Alain se encogió de hombros, sonriendo. —Cada uno tiene sus talentos —dijo—. ¿Tienes mi dinero, Marly?

Ella miró a Paco, quien asintió. —Sí, desde luego.

—Eso es maravilloso, Marly. Maravilloso. Sólo queda una pequeña dificultad. —Aún sonreía.

—¿Cuál es?

—Mis informadores han doblado su precio. En consecuencia, ahora yo debo doblar el mío.

Paco hizo un gesto afirmativo. También él estaba sonriendo.

—Muy bien. Tendré que consultarlo, por supuesto... —Ahora él la enfermaba. Quería cortar la comunicación.

—Y ellos, por supuesto, estarán de acuerdo.

— ¿Dónde nos encontraremos, entonces?

—Volveré a llamarte.
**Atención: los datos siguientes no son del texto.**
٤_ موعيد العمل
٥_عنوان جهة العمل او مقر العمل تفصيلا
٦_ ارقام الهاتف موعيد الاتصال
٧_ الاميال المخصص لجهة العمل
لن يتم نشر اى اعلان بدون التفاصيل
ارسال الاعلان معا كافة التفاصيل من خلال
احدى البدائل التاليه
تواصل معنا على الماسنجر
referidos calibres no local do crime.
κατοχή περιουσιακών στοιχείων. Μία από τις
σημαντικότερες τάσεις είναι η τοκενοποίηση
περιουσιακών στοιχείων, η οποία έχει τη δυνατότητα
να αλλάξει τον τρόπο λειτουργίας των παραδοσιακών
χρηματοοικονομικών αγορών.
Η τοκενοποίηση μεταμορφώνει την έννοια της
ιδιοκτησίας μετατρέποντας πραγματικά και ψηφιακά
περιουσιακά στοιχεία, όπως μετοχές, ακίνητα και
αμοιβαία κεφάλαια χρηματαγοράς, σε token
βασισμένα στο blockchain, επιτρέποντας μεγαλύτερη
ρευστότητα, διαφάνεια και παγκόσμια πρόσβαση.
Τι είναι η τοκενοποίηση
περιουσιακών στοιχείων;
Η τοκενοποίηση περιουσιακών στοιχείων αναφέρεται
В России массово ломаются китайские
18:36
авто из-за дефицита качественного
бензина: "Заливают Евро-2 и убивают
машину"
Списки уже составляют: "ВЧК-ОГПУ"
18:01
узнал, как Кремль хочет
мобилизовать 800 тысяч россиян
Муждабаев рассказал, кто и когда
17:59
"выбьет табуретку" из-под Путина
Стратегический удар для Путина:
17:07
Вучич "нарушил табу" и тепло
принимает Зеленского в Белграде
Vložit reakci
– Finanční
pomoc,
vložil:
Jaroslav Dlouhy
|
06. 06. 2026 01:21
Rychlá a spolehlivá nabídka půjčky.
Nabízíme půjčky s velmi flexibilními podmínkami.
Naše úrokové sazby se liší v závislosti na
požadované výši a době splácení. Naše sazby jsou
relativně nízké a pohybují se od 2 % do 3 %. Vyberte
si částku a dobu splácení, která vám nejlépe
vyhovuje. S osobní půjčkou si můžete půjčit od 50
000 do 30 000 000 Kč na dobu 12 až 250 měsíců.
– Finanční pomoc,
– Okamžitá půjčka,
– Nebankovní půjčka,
A las cinco —dijo él. Su imagen se redujo a un punto verde azulado, y en seguida también éste desapareció.

—Se ve cansada —dijo Paco mientras desarmaba la pantalla y guardaba el teléfono en su bolso—. Cuando habla con él parece más vieja.

—¿De verdad? —Por alguna razón, en ese momento vio el panel de la Roberts, todas aquellas caras, Leednos el Libro de los Nombres de los Muertos. Todas las Marlys, pensó, todas las jóvenes que había sido a través de la larga temporada de su juventud.